Lines have not stopped taking bookings from Chittagong, but there is caution, in the absence of confirmation of space allocation on mother vessels at transhipment ports.
All the major shipping lines have very limited space from Indian ports, with waiting period to secure bookings increasing drastically over the past few weeks and contractual bookings not being honoured.
The lines quite simply don’t have the space to meet all their bookings and are either not quoting, are trying to sell space for a premium, or have kept higher rates on selected routes to discourage new bookings.
CMA-CGM has announced the blanking of their Europe Pakistan India Consortium, EPIC and EPIC2, sailings from Western India for week 29, and weeks 28 and 29 respectively.
We have worked closely with strategic partner shipping lines for decades and despite our good working relationships and the lines best efforts to support us, we still have to accept some cargo being rolled, and have no choice but to accept blanked sailings, though our commercial team typically find space for rolled, or blanked containers, on the next available vessel.
In a worrying move for the three shipping alliances last week, the Biden administration called for the Federal Maritime Commission to crack down on excessive detention and demurrage charges. The President’s order characterised the ocean freight industry as a highly concentrated, foreign-owned, anticompetitive sector which can disadvantage American exporters and importers.
It is expected this move will be replicated in other countries, as the repercussions of high freight and logistics costs escalate inflation, which now looks unavoidable, filtering into the cost of raw materials, consumer products and throughout the supply chain.

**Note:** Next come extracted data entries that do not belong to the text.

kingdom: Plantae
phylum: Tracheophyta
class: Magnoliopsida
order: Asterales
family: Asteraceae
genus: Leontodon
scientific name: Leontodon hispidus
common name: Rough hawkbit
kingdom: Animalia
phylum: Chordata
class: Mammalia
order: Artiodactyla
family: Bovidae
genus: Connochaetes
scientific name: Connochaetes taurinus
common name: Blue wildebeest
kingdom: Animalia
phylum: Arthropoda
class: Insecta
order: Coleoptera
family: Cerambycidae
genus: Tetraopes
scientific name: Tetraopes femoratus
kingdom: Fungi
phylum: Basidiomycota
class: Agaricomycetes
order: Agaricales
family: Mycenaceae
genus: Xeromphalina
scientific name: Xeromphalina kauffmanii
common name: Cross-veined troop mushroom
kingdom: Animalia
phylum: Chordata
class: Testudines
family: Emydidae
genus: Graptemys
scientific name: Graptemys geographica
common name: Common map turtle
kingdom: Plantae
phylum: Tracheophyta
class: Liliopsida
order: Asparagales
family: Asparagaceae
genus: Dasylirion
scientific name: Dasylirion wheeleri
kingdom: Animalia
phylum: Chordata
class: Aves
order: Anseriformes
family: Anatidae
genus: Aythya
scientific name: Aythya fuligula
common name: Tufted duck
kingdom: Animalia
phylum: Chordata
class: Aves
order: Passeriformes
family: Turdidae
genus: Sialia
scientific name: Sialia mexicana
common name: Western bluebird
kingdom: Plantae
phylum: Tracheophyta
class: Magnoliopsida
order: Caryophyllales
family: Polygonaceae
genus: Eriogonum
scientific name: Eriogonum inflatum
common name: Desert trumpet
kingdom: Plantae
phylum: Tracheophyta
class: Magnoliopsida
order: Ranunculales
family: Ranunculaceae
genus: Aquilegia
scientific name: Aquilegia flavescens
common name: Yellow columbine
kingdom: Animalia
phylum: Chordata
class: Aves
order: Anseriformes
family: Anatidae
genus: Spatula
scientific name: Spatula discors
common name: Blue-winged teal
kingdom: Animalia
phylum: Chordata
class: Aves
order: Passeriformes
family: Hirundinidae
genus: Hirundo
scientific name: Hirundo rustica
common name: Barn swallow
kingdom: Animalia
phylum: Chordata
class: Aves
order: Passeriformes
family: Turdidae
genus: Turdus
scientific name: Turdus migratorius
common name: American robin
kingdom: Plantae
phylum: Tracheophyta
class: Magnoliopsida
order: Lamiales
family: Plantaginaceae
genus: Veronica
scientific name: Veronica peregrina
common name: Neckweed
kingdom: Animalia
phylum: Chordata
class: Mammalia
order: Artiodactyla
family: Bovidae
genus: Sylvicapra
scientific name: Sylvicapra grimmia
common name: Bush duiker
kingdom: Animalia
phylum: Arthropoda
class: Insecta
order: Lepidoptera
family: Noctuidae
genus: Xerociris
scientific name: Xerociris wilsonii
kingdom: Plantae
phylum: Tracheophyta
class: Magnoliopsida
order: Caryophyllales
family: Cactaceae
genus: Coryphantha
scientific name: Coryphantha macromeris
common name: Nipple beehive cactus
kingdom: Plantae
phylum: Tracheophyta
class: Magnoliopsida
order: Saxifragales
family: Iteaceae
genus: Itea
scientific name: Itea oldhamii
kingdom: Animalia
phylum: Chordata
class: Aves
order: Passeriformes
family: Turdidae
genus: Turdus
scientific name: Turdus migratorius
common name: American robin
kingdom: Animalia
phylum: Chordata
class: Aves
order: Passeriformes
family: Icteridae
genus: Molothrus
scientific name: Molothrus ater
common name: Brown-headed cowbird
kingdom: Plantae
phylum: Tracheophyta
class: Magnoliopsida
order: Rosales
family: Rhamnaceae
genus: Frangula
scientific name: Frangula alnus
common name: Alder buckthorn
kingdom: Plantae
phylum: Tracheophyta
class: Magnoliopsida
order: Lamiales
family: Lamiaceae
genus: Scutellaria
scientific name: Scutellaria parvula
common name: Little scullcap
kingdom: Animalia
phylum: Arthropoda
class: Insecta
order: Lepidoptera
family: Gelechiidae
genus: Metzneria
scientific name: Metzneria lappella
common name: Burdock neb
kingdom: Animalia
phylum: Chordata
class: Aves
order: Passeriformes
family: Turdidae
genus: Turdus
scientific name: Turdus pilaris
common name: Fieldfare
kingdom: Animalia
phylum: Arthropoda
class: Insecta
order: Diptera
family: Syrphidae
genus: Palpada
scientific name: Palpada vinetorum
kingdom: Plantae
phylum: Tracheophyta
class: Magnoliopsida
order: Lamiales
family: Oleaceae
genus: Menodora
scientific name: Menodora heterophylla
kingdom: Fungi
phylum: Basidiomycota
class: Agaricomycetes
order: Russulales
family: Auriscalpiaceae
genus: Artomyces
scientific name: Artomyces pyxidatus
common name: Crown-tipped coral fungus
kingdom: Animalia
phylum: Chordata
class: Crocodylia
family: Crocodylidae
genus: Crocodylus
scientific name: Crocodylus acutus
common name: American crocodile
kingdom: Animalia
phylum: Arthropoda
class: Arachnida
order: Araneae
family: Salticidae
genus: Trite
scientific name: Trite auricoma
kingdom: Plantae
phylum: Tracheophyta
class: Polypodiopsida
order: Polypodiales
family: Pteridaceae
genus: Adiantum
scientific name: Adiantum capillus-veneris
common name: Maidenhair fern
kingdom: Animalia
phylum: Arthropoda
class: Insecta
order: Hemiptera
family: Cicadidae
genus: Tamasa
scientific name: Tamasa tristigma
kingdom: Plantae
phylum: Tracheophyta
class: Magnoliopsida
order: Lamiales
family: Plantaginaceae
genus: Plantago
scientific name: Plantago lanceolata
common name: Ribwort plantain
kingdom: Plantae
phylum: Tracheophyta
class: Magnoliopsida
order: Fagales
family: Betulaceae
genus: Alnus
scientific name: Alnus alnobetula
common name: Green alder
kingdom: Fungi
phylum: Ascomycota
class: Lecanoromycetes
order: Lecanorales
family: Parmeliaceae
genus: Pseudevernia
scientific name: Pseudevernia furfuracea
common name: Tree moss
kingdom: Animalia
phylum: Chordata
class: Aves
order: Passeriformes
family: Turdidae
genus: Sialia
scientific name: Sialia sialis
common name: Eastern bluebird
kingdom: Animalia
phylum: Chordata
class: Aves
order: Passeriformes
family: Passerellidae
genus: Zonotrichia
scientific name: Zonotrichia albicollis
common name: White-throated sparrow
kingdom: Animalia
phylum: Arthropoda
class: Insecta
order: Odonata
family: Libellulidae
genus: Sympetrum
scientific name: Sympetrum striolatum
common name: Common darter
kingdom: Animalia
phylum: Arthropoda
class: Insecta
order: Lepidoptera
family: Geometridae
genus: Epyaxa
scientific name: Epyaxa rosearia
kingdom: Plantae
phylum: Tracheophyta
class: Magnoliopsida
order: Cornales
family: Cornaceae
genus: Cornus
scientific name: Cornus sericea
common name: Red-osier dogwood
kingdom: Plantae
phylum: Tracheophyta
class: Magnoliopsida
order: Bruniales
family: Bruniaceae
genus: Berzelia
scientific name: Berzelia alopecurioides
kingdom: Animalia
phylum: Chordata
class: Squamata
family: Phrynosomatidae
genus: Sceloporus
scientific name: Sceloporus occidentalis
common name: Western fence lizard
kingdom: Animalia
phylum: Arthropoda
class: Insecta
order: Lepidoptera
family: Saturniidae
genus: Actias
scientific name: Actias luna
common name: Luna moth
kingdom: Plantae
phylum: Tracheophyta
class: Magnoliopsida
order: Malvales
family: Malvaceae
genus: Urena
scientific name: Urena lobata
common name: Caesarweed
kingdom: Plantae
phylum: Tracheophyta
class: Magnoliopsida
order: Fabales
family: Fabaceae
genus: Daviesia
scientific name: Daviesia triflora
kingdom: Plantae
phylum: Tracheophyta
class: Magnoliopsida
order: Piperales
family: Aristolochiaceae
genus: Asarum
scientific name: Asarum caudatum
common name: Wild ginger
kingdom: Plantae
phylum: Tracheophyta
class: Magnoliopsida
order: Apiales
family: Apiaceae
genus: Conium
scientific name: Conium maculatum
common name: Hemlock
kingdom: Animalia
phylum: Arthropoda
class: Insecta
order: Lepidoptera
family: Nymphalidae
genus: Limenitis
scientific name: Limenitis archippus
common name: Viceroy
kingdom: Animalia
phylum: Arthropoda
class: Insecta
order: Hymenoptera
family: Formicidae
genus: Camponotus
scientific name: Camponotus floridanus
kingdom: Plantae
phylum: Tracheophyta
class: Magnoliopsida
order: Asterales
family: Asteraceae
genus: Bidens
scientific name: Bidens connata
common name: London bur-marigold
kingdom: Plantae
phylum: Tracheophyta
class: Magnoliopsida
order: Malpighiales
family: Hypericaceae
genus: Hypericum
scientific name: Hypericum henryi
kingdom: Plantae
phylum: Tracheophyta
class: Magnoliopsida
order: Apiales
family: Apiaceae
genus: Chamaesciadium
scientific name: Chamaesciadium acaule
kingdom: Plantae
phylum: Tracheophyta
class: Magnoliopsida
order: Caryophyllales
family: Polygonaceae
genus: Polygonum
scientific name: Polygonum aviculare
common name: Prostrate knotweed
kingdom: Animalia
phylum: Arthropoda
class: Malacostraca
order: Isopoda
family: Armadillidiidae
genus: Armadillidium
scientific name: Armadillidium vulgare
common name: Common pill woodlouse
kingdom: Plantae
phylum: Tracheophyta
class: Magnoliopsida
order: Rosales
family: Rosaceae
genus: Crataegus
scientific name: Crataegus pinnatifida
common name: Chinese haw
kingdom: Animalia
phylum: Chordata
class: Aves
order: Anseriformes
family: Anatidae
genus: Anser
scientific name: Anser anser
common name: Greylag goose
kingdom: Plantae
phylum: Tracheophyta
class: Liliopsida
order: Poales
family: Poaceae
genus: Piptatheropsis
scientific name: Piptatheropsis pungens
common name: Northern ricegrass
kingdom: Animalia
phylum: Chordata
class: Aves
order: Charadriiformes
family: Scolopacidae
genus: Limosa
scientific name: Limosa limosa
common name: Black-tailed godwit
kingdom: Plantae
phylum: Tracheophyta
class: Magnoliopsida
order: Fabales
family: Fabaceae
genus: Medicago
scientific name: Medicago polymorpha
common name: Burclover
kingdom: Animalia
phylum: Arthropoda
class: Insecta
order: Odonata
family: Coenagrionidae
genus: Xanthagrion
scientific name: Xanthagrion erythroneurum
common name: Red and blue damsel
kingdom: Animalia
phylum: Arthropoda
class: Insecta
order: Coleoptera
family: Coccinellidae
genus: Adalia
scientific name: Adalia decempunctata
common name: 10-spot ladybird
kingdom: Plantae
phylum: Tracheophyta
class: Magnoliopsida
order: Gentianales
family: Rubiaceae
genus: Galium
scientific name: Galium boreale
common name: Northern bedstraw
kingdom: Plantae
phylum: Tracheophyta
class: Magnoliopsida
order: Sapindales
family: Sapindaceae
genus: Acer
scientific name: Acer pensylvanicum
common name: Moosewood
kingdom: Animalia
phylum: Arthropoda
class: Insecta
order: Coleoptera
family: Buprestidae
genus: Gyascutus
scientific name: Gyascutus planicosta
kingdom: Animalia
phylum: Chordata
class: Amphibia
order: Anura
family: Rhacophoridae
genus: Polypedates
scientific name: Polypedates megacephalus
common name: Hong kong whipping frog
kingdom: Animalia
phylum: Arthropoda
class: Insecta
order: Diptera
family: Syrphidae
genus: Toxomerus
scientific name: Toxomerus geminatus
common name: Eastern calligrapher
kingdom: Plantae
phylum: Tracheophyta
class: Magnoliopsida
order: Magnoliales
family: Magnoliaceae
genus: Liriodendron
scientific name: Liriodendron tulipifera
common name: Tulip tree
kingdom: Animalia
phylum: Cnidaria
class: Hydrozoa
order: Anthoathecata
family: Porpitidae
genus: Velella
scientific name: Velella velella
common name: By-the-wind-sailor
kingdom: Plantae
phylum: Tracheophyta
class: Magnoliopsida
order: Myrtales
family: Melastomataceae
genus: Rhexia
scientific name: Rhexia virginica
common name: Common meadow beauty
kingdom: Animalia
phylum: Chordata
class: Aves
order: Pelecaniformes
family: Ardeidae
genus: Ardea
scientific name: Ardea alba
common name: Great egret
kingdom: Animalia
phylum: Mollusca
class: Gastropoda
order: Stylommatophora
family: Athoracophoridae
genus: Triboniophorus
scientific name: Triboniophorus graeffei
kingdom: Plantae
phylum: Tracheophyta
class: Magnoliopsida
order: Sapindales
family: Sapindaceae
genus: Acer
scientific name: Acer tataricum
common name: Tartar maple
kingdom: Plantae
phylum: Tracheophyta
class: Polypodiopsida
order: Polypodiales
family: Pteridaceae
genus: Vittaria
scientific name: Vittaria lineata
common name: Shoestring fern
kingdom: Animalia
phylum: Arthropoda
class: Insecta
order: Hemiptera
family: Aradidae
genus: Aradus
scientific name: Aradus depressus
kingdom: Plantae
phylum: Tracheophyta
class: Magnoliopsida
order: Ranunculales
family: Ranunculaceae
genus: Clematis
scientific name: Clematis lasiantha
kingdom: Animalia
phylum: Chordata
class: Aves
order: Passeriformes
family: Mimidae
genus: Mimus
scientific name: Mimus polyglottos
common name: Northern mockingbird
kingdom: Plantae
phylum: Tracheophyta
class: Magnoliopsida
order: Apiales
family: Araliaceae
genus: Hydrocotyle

The White House order comes against a backdrop of skyrocketing freight rates, but the World Shipping Council, which represents the carriers, refuted the concept that the rate spike is connected to concentrated market share, noting that all available vessel capacity is deployed, ports are saturated with cargo and importers struggling to turn around containers.
It pointed to recent developments that indicate the functioning of a competitive ocean freight market, like new entrants, new services and massive vessel orders to increase supply.
Last week, the European Commission confirmed that it is “closely monitoring” the shipping industry and is looking into “any scope for intervention that can facilitate return to normal operations.”
Metro negotiate rate and volume agreements with a wide range of carriers across all three alliances, which means we can react quickly to market changes and offer shippers alternative services, in line with their deadlines.
Our fixed validity contracts provide supply chain security and peace of mind, but with space and equipment in such short supply, we recommend a minimum of four weeks visibility and booking window, to secure space on the vessel and get the right equipment positioned.